§ DESCRIPTION OF THE TASK: Copy the material below line for line without any changes, leaving out the pictures.

Chart interpretation exercises:
BEGIN
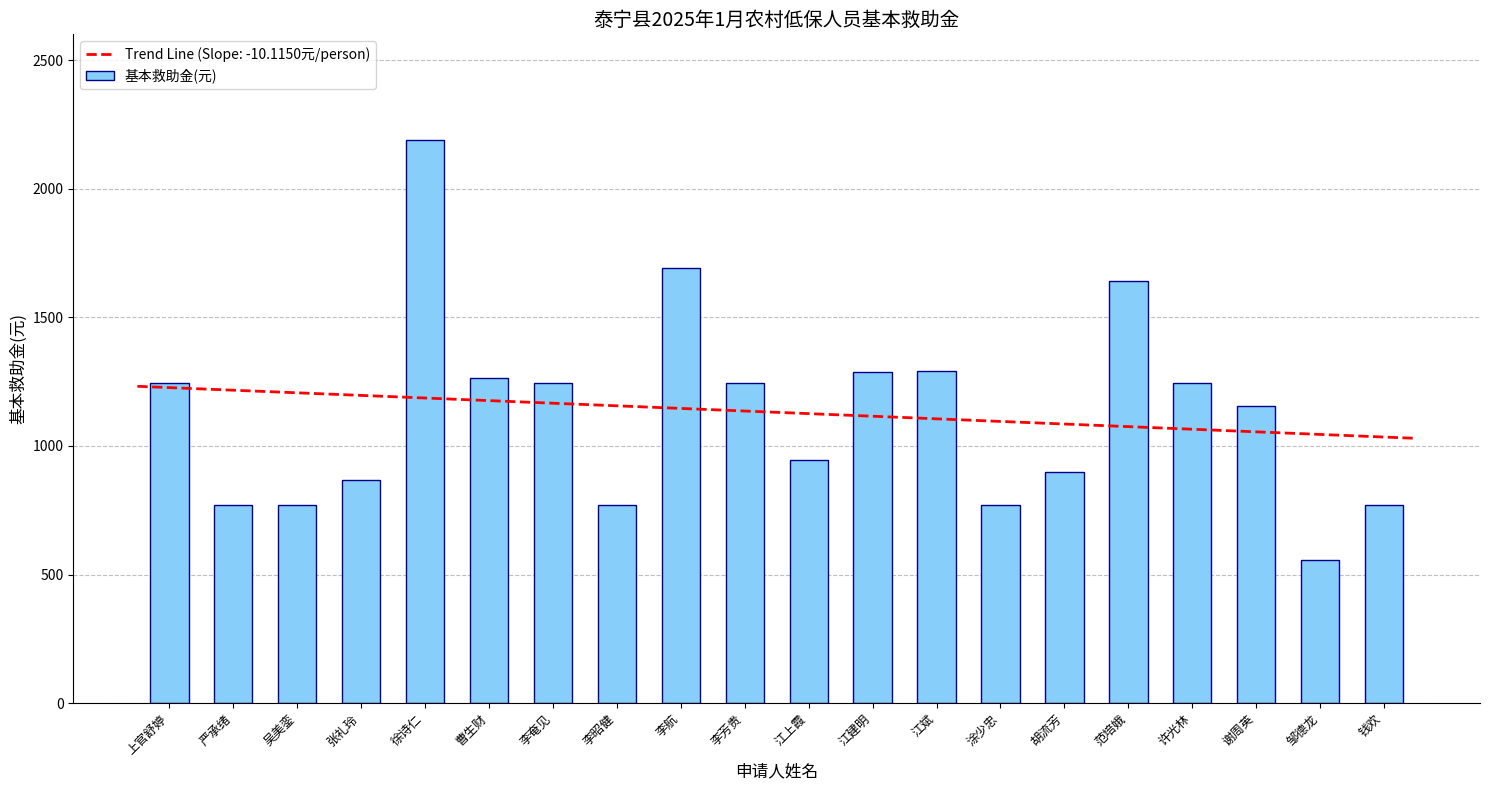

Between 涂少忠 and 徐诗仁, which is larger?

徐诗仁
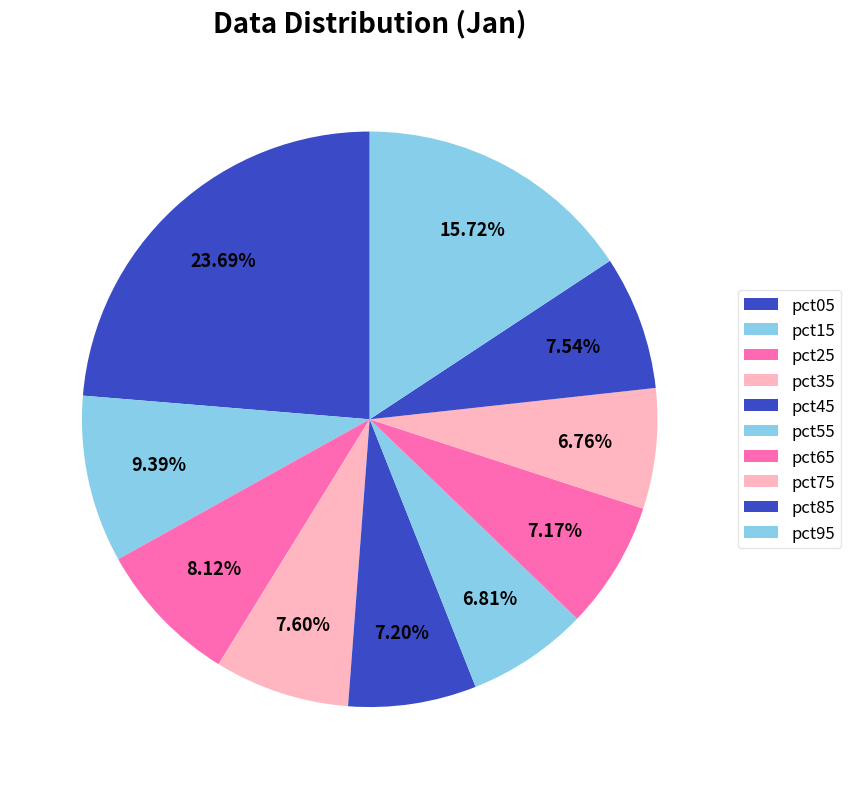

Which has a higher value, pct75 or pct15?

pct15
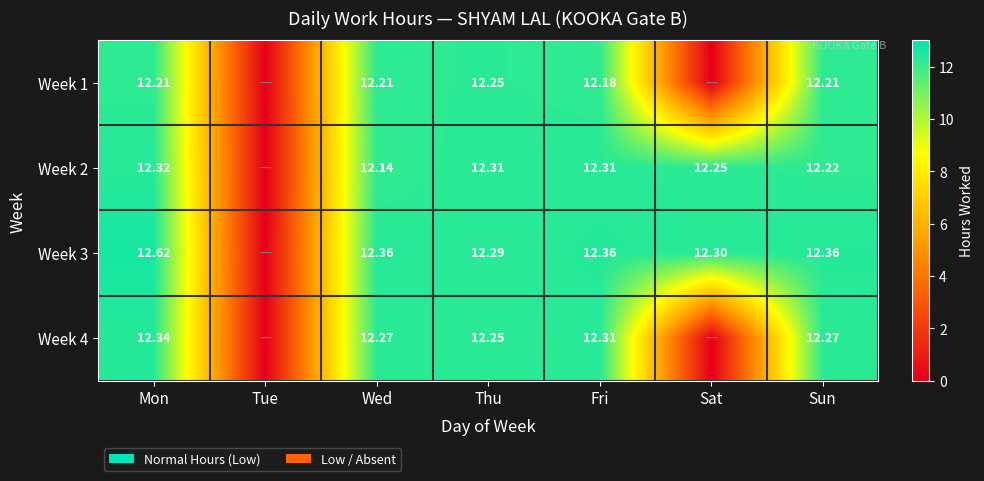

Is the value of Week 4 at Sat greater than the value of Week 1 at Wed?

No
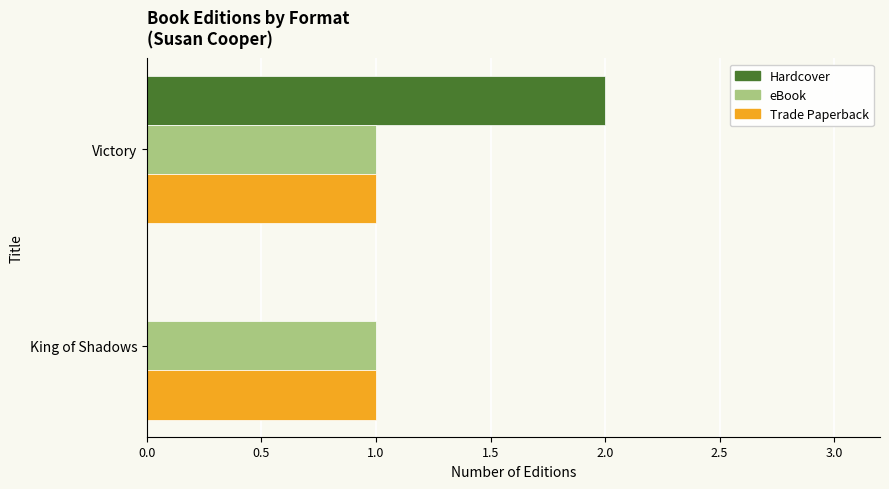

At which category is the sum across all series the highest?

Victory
END
§ SOLUTION TO THIS PROBLEM:
Between 涂少忠 and 徐诗仁, which is larger?

徐诗仁

Which has a higher value, pct75 or pct15?

pct15

Is the value of Week 4 at Sat greater than the value of Week 1 at Wed?

No

At which category is the sum across all series the highest?

Victory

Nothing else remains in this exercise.